Communiqué de presse

Venezuela. Le procès du chef de file de l’opposition est une atteinte à la justice et à la liberté de réunion

Les accusations portées contre Leopoldo López, chef de file de l’opposition, ressemblent fort à une tentative politique de réduire au silence l’opposition dans le pays, a déclaré Amnesty International.

« Les autorités vénézuéliennes doivent présenter des preuves solides pour étayer les accusations dont Leopoldo López fait l’objet ou le libérer immédiatement et sans conditions », a déclaré Guadalupe Marengo, directrice adjointe du programme Amériques d’Amnesty International.

« Ces accusations semblent être motivées par des considérations politiques liées à son rôle de chef de file des récentes manifestations antigouvernementales. Amnesty International ne dispose actuellement d’aucun élément de preuve permettant de les étayer. Elles sont une atteinte à la justice et à la liberté de réunion. »

À la connaissance d’Amnesty International, Leopoldo López, dirigeant du parti d’opposition Volonté populaire, a été inculpé d’homicide, de coups et blessures graves et d’autres infractions en lien avec la mort de trois personnes ces derniers jours dans le cadre de manifestations de grande ampleur.

Le président Nicolas Maduro a prouvé son engagement en faveur des droits humains en déclarant, il y a quelques jours, que son gouvernement ne tolérerait aucune violence de la part de ses sympathisants ni des forces de l’ordre. Il doit maintenant dire clairement que nul ne saurait être détenu pour avoir exercé son droit à la liberté d’expression et de réunion.

En l’absence totale de preuves contre Leopoldo López, Amnesty International demande sa libération immédiate et l’abandon de toutes les charges.

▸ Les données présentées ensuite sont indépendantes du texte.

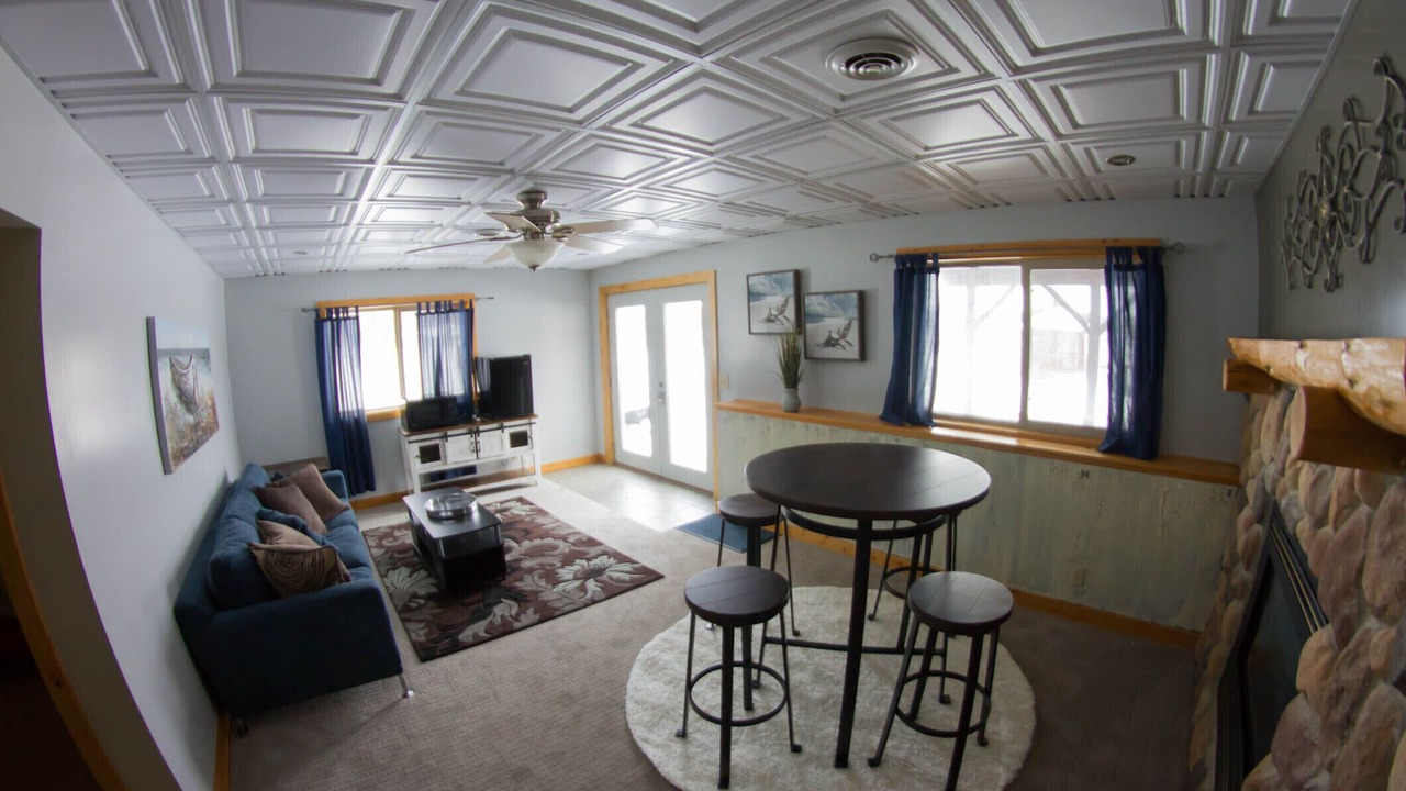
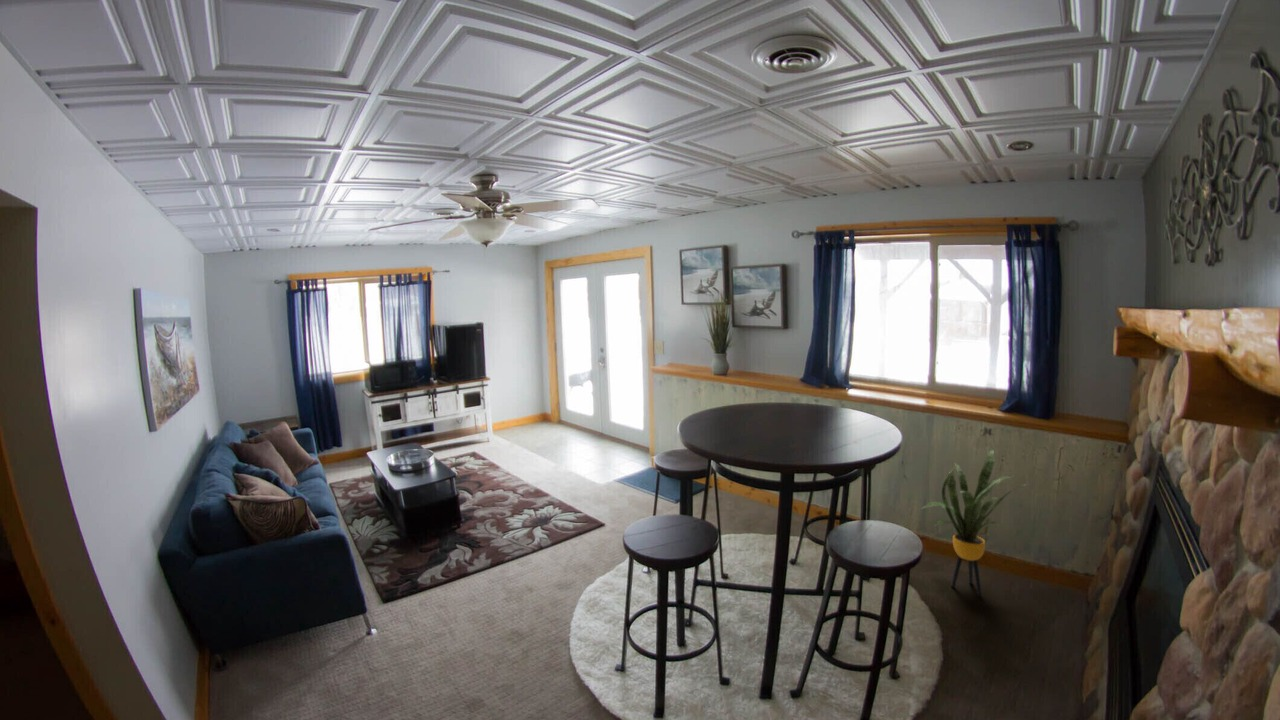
+ house plant [921,448,1032,596]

Par ailleurs, une enquête exhaustive doit être menée sur les décès survenus la semaine passée, et les responsables présumés doivent être traduits en justice.

Complément d’information

Leopoldo López s’est rendu de lui-même à la Garde nationale mardi 18 février 2014 à la suite d’une grande manifestation antigouvernementale qu’il avait organisée.

Le mandat d’arrêt décerné à son encontre le 13 février porte sur sa responsabilité présumée dans les violences qui se sont produites pendant et après des manifestations étudiantes ces deux dernières semaines.

Amnesty International n’a pas pu voir ce mandat mais, selon la presse, Leopoldo López est inculpé, entre autres, d’homicide et de coups et blessures graves.

D’après les informations reçues, le chef de file de l’opposition doit comparaître devant le juge Raleyns Tovar Guillén, dans un tribunal de Caracas, à 10 heures heure locale (14h30 TU). Le juge doit décider s’il place Leopoldo López en détention, s’il le remet en liberté sous caution ou s’il le libère sans conditions.